'''
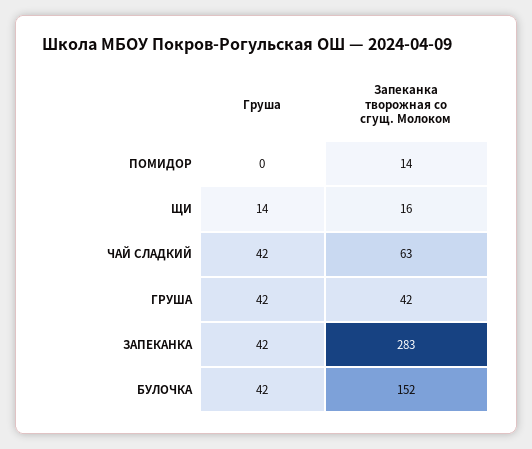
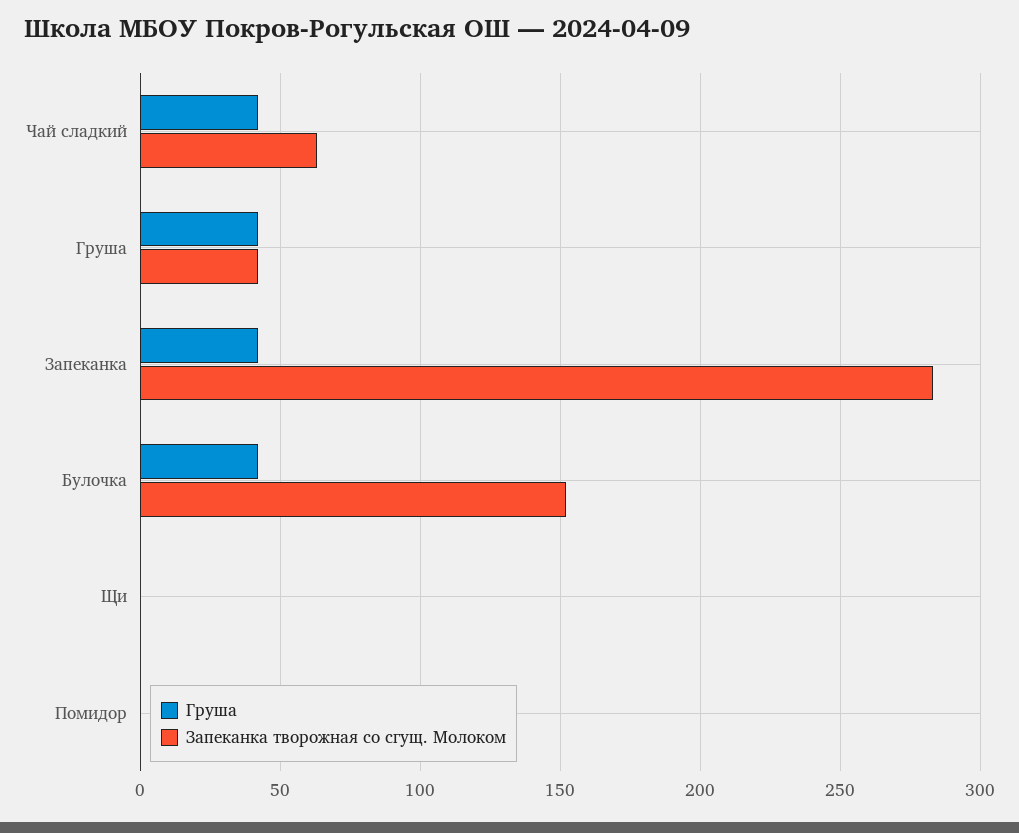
  {
    "Груша": {
      "ПОМИДОР": 0,
-     "ЩИ": 14,
+     "ЩИ": 0,
      "ЧАЙ СЛАДКИЙ": 42,
      "ГРУША": 42,
      "ЗАПЕКАНКА": 42,
      "БУЛОЧКА": 42
    },
    "Запеканка творожная со сгущ. Молоком": {
-     "ПОМИДОР": 14,
+     "ПОМИДОР": 0,
-     "ЩИ": 16,
+     "ЩИ": 0,
      "ЧАЙ СЛАДКИЙ": 63,
      "ГРУША": 42,
      "ЗАПЕКАНКА": 283,
      "БУЛОЧКА": 152
    }
  }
'''
● **Assignment**: Give the entries back verbatim and omit the images.

● **Task solution**:
  {
    "Груша": {
      "ПОМИДОР": 0,
-     "ЩИ": 14,
+     "ЩИ": 0,
      "ЧАЙ СЛАДКИЙ": 42,
      "ГРУША": 42,
      "ЗАПЕКАНКА": 42,
      "БУЛОЧКА": 42
    },
    "Запеканка творожная со сгущ. Молоком": {
-     "ПОМИДОР": 14,
+     "ПОМИДОР": 0,
-     "ЩИ": 16,
+     "ЩИ": 0,
      "ЧАЙ СЛАДКИЙ": 63,
      "ГРУША": 42,
      "ЗАПЕКАНКА": 283,
      "БУЛОЧКА": 152
    }
  }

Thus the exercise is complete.